Гость прожил у Мухамедзяновых три дня, «доходил», как он говорил, «до кондиции», перейдя со спирта на молоко и чай. Был щедр с хозяевами и все так же разговорчив с Владом. Прочитав стихи Влада, с веселой злостью швырнул их на подоконник и, пригибаясь, — комнатенка была слишком малогабаритной для него, — зашагал по комнате:
— Слушайте: «Мне на плечи кидается век-волкодав, но не волк я по крови своей, запихай меня лучше, как шапку, в рукав жаркой шубы сибирских степей. Чтоб не видеть ни труса, ни хлипкой грязцы, ни кровавых костей в колесе, чтоб сияли всю ночь голубые песцы мне в своей первобытной красе»… Или: «Когда погребают эпоху, надгробный псалом не звучит.
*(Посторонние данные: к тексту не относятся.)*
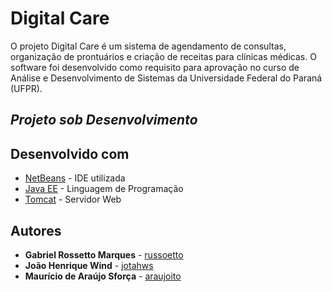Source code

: # Digital Care

O projeto Digital Care é um sistema de agendamento de consultas, organização de prontuários e criação de receitas para clínicas médicas. 
O software foi desenvolvido como requisito para aprovação no curso de Análise e Desenvolvimento de Sistemas da Universidade Federal do Paraná (UFPR).

## ***Projeto sob Desenvolvimento***

## Desenvolvido com

* [NetBeans](https://netbeans.org/downloads/) - IDE utilizada
* [Java EE](http://www.oracle.com/technetwork/java/javaee/overview/index.html) - Linguagem de Programação
* [Tomcat](http://tomcat.apache.org) - Servidor Web

## Autores

* **Gabriel Rossetto Marques** - [russoetto](https://github.com/russoetto)
* **João Henrique Wind** - [jotahws](https://github.com/jotahws)
* **Maurício de Araújo Sforça** - [araujoito](https://github.com/araujoito)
Крапиве, чертополоху украсить ее предстоит. И только могильщики лихо работают. Дело не ждёт! И тихо, так, Господи, тихо, что слышно, как время идёт…» Или вот, еще лучше: «О доблестях, о подвигах, о славе я забывал на горестной земле, когда твое лицо в простой оправе передо мной сияло на столе. Но час настал, и ты ушла из дому. Я бросил в ночь заветное кольцо. Ты отдала свою судьбу другому, и я забыл прекрасное лицо. Летели дни, крутясь проклятым роем… Вино и страсть терзали жизнь мою… И вспомнил я тебя пред аналоем, и звал тебя, как молодость свою…» А вы: «Как простой комар в таежной топи, в синем небе тонет самолет…» Читать тошно! Дерьмо все это, Владик, дерьмо! Я это так прямо вам говорю, потому что вижу, что сжигает вас какой-то неподдельный уголек изнутри. Не знаю еще, зачем он, для чего горит, но знаю, что Господь таких угольков даром не бросает. Значит, что-то суждено вам сделать. Что, трудно сказать, но что-то суждено, это, как приговор, от которого не избавиться, а пока живите, чувствуйте, набирайтесь, нашему брату все пригодится. Мы, пишущая братия, немножко воры: что ни увидим, что ни услышим, к себе в душу тащим. Ну, а уж если так невтерпеж бумагу изводить, то хоть по делу, а не ради вот этого комара, будь он неладен!
После одной из репетиций, на которую, желая блеснуть хоть этим, вытащил его Влад, он по пути домой снова печально излился:
— И через это, видно, вам суждено пройти, чтобы или погибнуть, или очиститься. Правда, театр еще хуже, чем литература. Там хоть видимость уединения, автономности, своего укромного уголка. А тут все на виду, все под недреманным оком, так сказать, любой спектакль может стать последним. Впрочем, заранее отчаиваться не приходится, поживем — увидим…
Спали они «валетом» на одной койке в еще более крохотной, чем комната, прихожей, и ночами, попыхивая в темноте папироской, он рассказывал Владу о всякой всячине:
— Есть у меня в Москве дружок-художник Боря Пысин. Бывало, спросишь: «Как жизнь, Боря?» А он: «Да знаешь, говорит, за этими пьянками и гулянками и по миру сходить некогда». Вот, примерно, и вся, хотя и грубоватая, схема нашей жизни. Праздников много, а есть нечего. Уж больно механизм хитрый — отказывает при переизбытке: всегда чего-то должно не хватать — спичек, шнурков, махорки. Тогда человек за эти самые шнурки родную маму продаст, а сортность махорки будет вызывать такие баталии, каких не знали генеалогическое войны древних родов. Это даже не социальная, а прямо-таки мистическая машина: перерабатывает человеческую субстанцию в биологический шлак…
Владу еще трудно было уследить за ходом мысли соседа, суть услышанного постоянно ускользала от него, но горняя страсть дойти в конце концов до основы вещей уже расправляла в нем свои робкие перышки. Когда впоследствии он поймет, что это невозможно и страшно, его все равно будет тянуть туда, на край открытой ему в ту ночь бездны. И пусть «многия знания умножают его печали!»
Окончательно придя в себя и прощаясь, гость покровительственно потрепал Влада по плечу:
— Ничего, малыш, мы еще поживем, а может, и напишем чего-нибудь, как говорится такого, а помрем, что ж, другим больше достанется. Будешь в Москве, заходи, адреса пока не знаю, да через нашу писательскую лавочку найдешь.